Sind-UTE/MG lastima resultado e afirma que escolas não podem ser ativos financeiros
SÃO PAULO – Foi realizado nesta segunda (30), na B3, em São Paulo, o leilão promovido pelo Governo do Estado de Minas Gerais, em parceria com o Banco Nacional de Desenvolvimento Econômico e Social (BNDES) e a Secretaria de Estado de Educação de Minas Gerais (SEE), destinado à parceria público-privada para a concessão de Infraestrutura Escolar.

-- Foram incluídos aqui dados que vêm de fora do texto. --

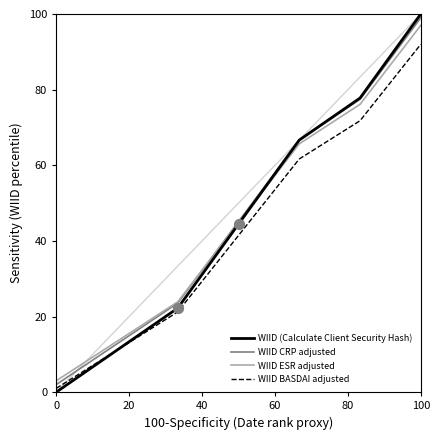

True or false: WIID BASDAI adjusted and WIID ESR adjusted cross at least once.

False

A empresa IG4 BTG Pactual Health Infra foi a vencedora ao apresentar proposta de R$ 22,3 milhões, com deságio de 14,17%. A concessão terá prazo de 25 anos, com valor do investimento estimado em R$ 5,1 bilhões ao longo do contrato, que serão investidos em 95 unidades da rede estadual de ensino. A empresa ficará responsável pelas prestações de serviços não pedagógicos como reformas, conservações e manutenções.
LÁSTIMA
Para o Sindicato Único dos Trabalhadores em Educação de Minas Gerais (Sind-UTE/MG), “o arremate de 95 escolas estaduais de Minas Gerais por um fundo (IG4 BTG Pactual Health Infra), ligado ao banco BTG Pactual, é uma lástima”. Conforme o Sindicato, “o fato de uma instituição financeira assumir o controle de escolas públicas escancara os reais objetivos desse processo: transformar a educação em ativo lucrativo e garantir a transferência contínua de recursos públicos para fundos privados”.
GOVERNO
“Essa PPP representa uma oportunidade inovadora para a educação em Minas Gerais e pode servir como referência para que o Brasil avance ainda mais em experiências semelhantes”, comentou Rossieli Soares, secretário de Educação de Minas Gerais.
B3
“Nós, da B3, agradecemos a confiança e parceria do Governo do Estado de Minas Gerais para a realização deste projeto. Contem sempre conosco no esforço de promover a melhoria da infraestrutura e dos serviços públicos para o desenvolvimento do nosso país”, disse Nilton Neves, diretor de Centralidade do Cliente e Gestão de Portfolio da B3.
EXPLORAÇÃO
Em nota divulgada nesta segunda-feira, o Sind-UTE/MG denuncia que a privatização de serviços nas escolas “aprofunda a lógica de terceirização e privatização, atingindo diretamente os trabalhadores da educação e comprometendo a qualidade do ensino. A entrada de bancos nesse processo revela que o interesse não é educar, mas explorar financeiramente a escola pública”.
Ainda segundo o sindicato, escola pública, para um banco, é ativo financeiro. “E para transformar a escola em ativo financeiro, é preciso fazer de tudo para aumentar o lucro, por exemplo: demitir as ASBs, trabalhadoras da limpeza e merenda, e substituí-las por mão de obra terceirizada, com salários menores e carga horária maior. Menos custo, mais lucro”, conclui o Sind-UTE/MG.